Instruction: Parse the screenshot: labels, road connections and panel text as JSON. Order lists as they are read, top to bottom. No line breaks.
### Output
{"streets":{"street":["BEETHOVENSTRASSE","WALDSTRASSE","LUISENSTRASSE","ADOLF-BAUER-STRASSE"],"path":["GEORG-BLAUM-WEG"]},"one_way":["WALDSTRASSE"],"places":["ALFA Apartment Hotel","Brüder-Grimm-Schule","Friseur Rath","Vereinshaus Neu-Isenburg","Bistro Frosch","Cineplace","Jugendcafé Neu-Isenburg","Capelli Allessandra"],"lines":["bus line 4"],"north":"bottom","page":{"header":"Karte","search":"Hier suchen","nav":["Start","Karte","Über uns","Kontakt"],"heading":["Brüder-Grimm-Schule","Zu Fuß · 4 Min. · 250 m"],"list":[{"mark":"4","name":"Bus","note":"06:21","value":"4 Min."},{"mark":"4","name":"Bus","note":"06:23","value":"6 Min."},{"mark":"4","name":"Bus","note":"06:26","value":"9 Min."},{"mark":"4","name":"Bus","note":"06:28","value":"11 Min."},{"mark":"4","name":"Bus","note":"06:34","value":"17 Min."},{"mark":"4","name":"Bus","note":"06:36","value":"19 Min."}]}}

**Task directions**. Word for word, give back all the lines above.

**Response**.
Instruction: Parse the screenshot: labels, road connections and panel text as JSON. Order lists as they are read, top to bottom. No line breaks.
### Output
{"streets":{"street":["BEETHOVENSTRASSE","WALDSTRASSE","LUISENSTRASSE","ADOLF-BAUER-STRASSE"],"path":["GEORG-BLAUM-WEG"]},"one_way":["WALDSTRASSE"],"places":["ALFA Apartment Hotel","Brüder-Grimm-Schule","Friseur Rath","Vereinshaus Neu-Isenburg","Bistro Frosch","Cineplace","Jugendcafé Neu-Isenburg","Capelli Allessandra"],"lines":["bus line 4"],"north":"bottom","page":{"header":"Karte","search":"Hier suchen","nav":["Start","Karte","Über uns","Kontakt"],"heading":["Brüder-Grimm-Schule","Zu Fuß · 4 Min. · 250 m"],"list":[{"mark":"4","name":"Bus","note":"06:21","value":"4 Min."},{"mark":"4","name":"Bus","note":"06:23","value":"6 Min."},{"mark":"4","name":"Bus","note":"06:26","value":"9 Min."},{"mark":"4","name":"Bus","note":"06:28","value":"11 Min."},{"mark":"4","name":"Bus","note":"06:34","value":"17 Min."},{"mark":"4","name":"Bus","note":"06:36","value":"19 Min."}]}}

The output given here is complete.